Wednesday, August 7, 2013
Drive past Hood River Middle School on a late Thursday afternoon, and you’ll see the colorful canopies and crowds that converge to make up Gorge Grown Farmers Market.
It’s one of the area’s most popular markets, with an entire range of food and food-related products from all five counties of the Columbia River Gorge.
Of all Gorge Grown Food Network’s programs, Gorge Grown Farmers Market is its best-known. But it is only one of many.
GGFN wants to build a sustainable regional food system throughout the Gorge. To accomplish its mission of building “a resilient and inclusive regional food system that supports the health and well-being of our community,” it helps farmers with skills and infrastructure needed to succeed, connects with educators and policy-makers, puts new businesses in touch with local food sources and even provides technical assistance.
“We understand food and we understand the local community,” said GGFN co-director Michelle McGrath. “People come to us all the time and say, ‘I’m trying to launch my food business and I need to know who to talk to.’”
Gorge Grown Food Network got its start in 2006, the result of discussions that identified the need for area farmers markets following a showing of “The True Cost of Food” at the Columbia Gorge Earth Center. According to the GGFN website, “From these gatherings, the idea of launching a ‘network’ that would connect farmers to consumers, consumers to farmers, farmers to other farmers and to encourage more local food production led to what has been named Gorge Grown Food Network.”
At first, the program operated under the umbrella of Columbia Gorge Earth Center, until receiving its own nonprofit status in December 2008. And its first project was Gorge Grown Farmers Market in Hood River.
“It was a small but enthusiastic group,” said McGrath of that first summer, noting maybe 10 vendors would participate on a good market day. “It was smaller than a quarter of the size of the market now.” But she added that the market served as a meeting place for like-minded people who were passionate about building the local food system.
Since that humble beginning, the program has worked to build a regional food system in the Columbia River Gorge on both sides of the river and is supported through a variety of avenues, including grants, donations, and its enterprises.
One of those enterprises is the Mobile Market, which McGrath called Gorge Grown Food Network’s flagship program. The Mobile Market, just like the farmers market, grew from community input. Many people live in “food deserts,” she said, having to drive an hour or more to get fresh produce. And because research shows that people generally are willing to only drive 5 miles to get to a farmers market, the mobile market gets fresh food to the people who may not have the opportunity to get it otherwise.
The Mobile Market program began with one truck, but this year has two, thanks to a grant from the USDA.
“We received an unsolicited discretionary grant from the USDA,” McGrath said. “They contacted us and said they had heard we had a great program.”
The Mobile Market truck can be found at many of the Gorge’s area markets, but it is not there to compete with other farmers. Instead, it acts as an anchor for fledgling markets.
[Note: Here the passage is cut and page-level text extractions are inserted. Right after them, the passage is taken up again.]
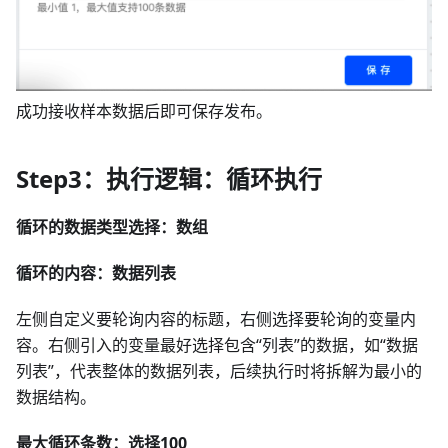
成功接收样本数据后即可保存发布。
Step3：执行逻辑：循环执行
循环的数据类型选择：数组
循环的内容：数据列表
左侧自定义要轮询内容的标题，右侧选择要轮询的变量内
容。右侧引入的变量最好选择包含“列表”的数据，如“数据
列表”，代表整体的数据列表，后续执行时将拆解为最小的
数据结构。
最大循环条数：选择100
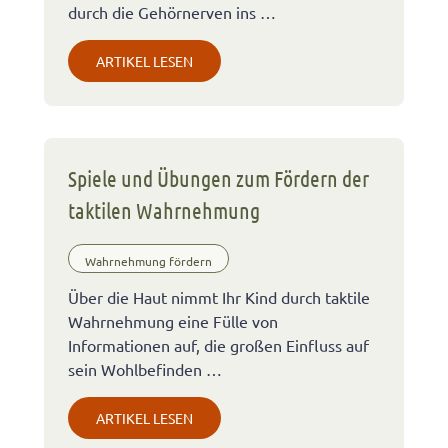
durch die Gehörnerven ins …
ARTIKEL LESEN
Spiele und Übungen zum Fördern der
taktilen Wahrnehmung
Wahrnehmung fördern
Über die Haut nimmt Ihr Kind durch taktile
Wahrnehmung eine Fülle von
Informationen auf, die großen Einfluss auf
sein Wohlbefinden …
ARTIKEL LESEN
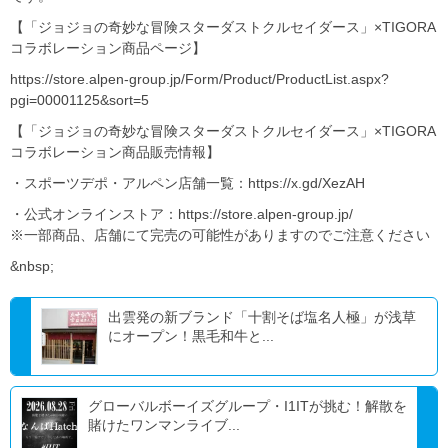
【「ジョジョの奇妙な冒険スターダストクルセイダース」×TIGORA
コラボレーション商品ページ】
https://store.alpen-group.jp/Form/Product/ProductList.aspx?
pgi=00001125&sort=5
【「ジョジョの奇妙な冒険スターダストクルセイダース」×TIGORA
コラボレーション商品販売情報】
・スポーツデポ・アルペン店舗一覧：https://x.gd/XezAH
・公式オンラインストア：https://store.alpen-group.jp/
※一部商品、店舗にて完売の可能性がありますのでご注意ください
&nbsp;
出雲発の新ブランド「十割そば塩名人極」が浅草
にオープン！黒毛和牛と...
グローバルボーイズグループ・I1ITが挑む！解散を
賭けたワンマンライブ...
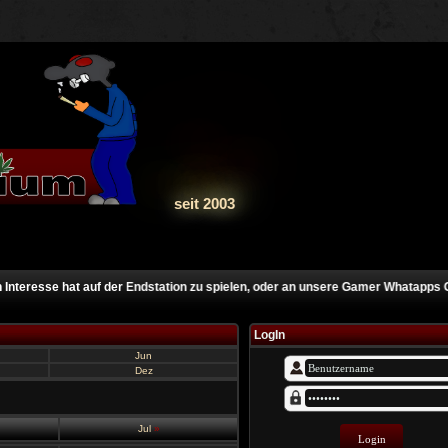
seit 2003
nteresse hat auf der Endstation zu spielen, oder an unsere Gamer Whatapps Gru
LogIn
Jun
Dez
Jul
»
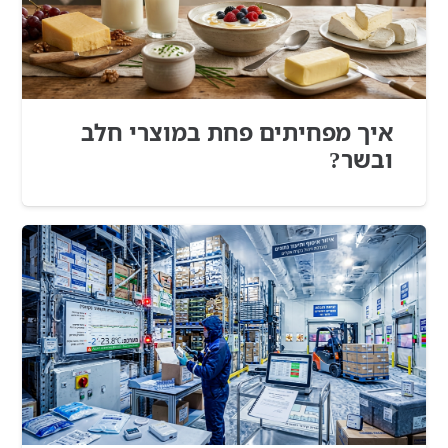
איך מפחיתים פחת במוצרי חלב
ובשר?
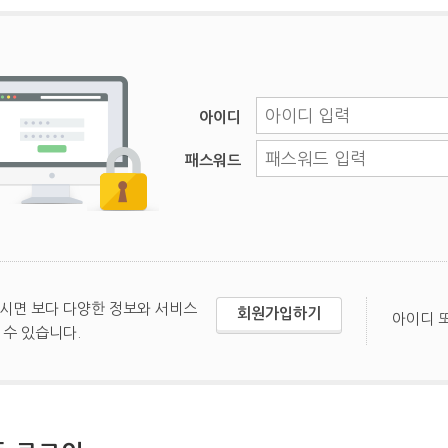
아이디
패스워드
시면 보다 다양한 정보와 서비스
회원가입하기
아이디 
 수 있습니다.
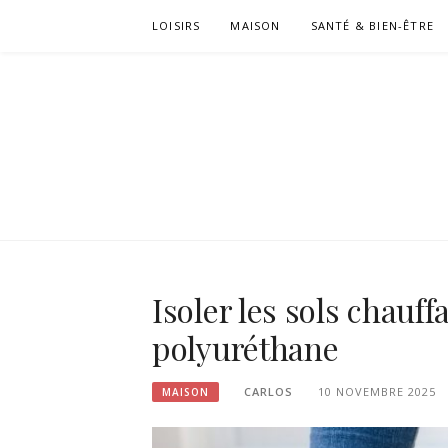
Passer
LOISIRS
MAISON
SANTÉ & BIEN-ÊTRE
le
contenu
Isoler les sols chauf
polyuréthane
CARLOS
10 NOVEMBRE 2025
MAISON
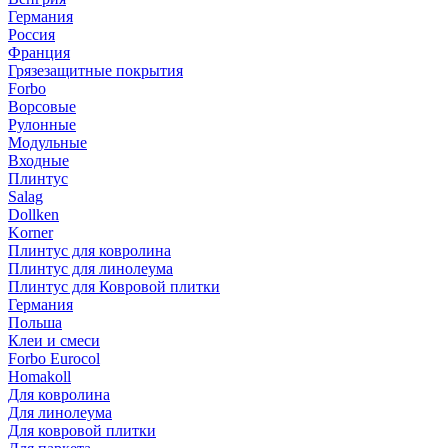
Германия
Россия
Франция
Грязезащитные покрытия
Forbo
Ворсовые
Рулонные
Модульные
Входные
Плинтус
Salag
Dollken
Korner
Плинтус для ковролина
Плинтус для линолеума
Плинтус для Ковровой плитки
Германия
Польша
Клеи и смеси
Forbo Eurocol
Homakoll
Для ковролина
Для линолеума
Для ковровой плитки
“Most don’t have stable vendors because there’s not a stable customer base yet,” explained McGrath, who added that without a customer base it doesn’t make economical sense for many vendors to set up shop. “Because we are there, customers know there will be a diverse amount of food (offered) if they come to the market. It helps build a customer base.”
If a market is loaded with vegetables, the Mobile Market truck will sell fruit, and vice versa. “Fruit is our niche, but we sell vegetables too if there’s not a lot offered at that particular market,” she said. There are 13 markets in the five counties of the Gorge this year — some on the same day—and having two trucks helps fill the need.
This summer, GGFN teamed up with The Next Door Inc. to bring the Mobile Market to St. Mary’s Catholic Church after Mass on Sundays. The Next Door’s Cooperative Garden — Raices (“roots” in Spanish) — furnishes some of the produce sold at the St. Mary’s market site. The garden’s members are mostly Hispanic, and benefit from the same workshops and programs GGFN provides for all farmers — such as their technical resources and assistance.
“The collaboration makes sense on multiple levels,” said McGrath. “They’re one of our most important partners, and it’s been great to have watched our relationship grow.”